One common misconception that the Current Affairs article presented on utilitarianism was that utilitarians will might be fine with majoritarianism or genocide. This is mistaken because before applying the maximisation principle of utilitarianism, these philosophers presuppose neutrality on ethical judgements – a sort of “impartial spectator”; the way you treat persons must not depend on their caste, religion, race, gender, etc. However, nevertheless, they will often get what it means to ground ethical judgements on neutral factors wrong, as Singer and McMahan’s article show. The way we do practical ethics must (probably) be thrown out of the window going by how badly we are thinking about this case.
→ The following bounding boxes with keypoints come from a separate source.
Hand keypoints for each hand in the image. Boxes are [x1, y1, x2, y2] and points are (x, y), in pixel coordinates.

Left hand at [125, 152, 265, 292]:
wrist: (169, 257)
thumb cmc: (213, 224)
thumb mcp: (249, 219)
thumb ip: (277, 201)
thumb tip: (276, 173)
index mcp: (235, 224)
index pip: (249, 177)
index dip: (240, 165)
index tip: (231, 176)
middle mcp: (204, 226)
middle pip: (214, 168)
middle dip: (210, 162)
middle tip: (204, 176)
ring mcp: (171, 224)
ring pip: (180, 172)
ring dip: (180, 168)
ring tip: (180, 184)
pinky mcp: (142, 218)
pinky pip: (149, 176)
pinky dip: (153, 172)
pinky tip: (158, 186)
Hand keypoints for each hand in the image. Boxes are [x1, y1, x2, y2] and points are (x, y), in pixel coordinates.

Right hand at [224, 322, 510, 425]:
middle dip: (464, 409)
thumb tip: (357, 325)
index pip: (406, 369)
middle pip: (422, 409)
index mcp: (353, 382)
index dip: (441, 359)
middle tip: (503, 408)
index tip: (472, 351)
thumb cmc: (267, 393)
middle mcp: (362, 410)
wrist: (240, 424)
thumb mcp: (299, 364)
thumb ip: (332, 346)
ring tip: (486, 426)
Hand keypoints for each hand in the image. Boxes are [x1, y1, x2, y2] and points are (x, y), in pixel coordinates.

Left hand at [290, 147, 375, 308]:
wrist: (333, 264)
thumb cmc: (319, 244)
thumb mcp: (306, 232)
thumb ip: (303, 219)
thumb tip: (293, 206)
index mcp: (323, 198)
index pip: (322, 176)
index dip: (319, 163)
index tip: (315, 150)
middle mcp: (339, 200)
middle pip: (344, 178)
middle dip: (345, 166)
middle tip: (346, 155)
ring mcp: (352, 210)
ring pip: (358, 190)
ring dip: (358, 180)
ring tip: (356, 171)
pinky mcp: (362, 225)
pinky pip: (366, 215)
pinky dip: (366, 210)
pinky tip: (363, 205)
From a scientific angle, it seems to me that there are other troubling things that this case throws up: how might one test the scientific validity of Facilitated Communication (FC)? Are control trials the best way to proceed if the outcomes might be influenced by co-dependent factors? Assume that even if you get robust probabilities regarding the efficacy of FC, you get so only at the macro-level, using aggregated data, how then, do you assess individual cases based on macro-level probabilities? This is far from a trivial question, given that how people’s lives go depend on it. Further, should some categories of scientific evidence not be shown in a court of law at all? Scientific evidence is never perfect; so where should one demarcate?

If  you assume that FC is scientifically validated and what Stubblefield’s FC technique  was legitimate, you might conclude that DJ not only has agency to the extent that he provided explicit consent, but also that therefore Stubblefield did not commit rape. If, on the other hand, if it turns out that FC is scientifically validated (say only marginally different from autonomous typing), but the way Stubblefied went about it was wrong, then it might turn out that Stubblefield committed a very serious crime, probably as serious to the case that if it turns out that FC is in fact pseudo-science, and DJ never could provide consent.

So it seems to me that to get morally consistent views in this case, much depends on the scientific questions stated above. FC itself needs to stand trial where the judge is some philosophy of science…

Finally, this case shows that it’s not only hard to draw a distinction between two apparent dichotomies such as providing the resources to somebody else for self-determination, and on the other hand, taking ownership of somebody else. They might in fact be confused with each other.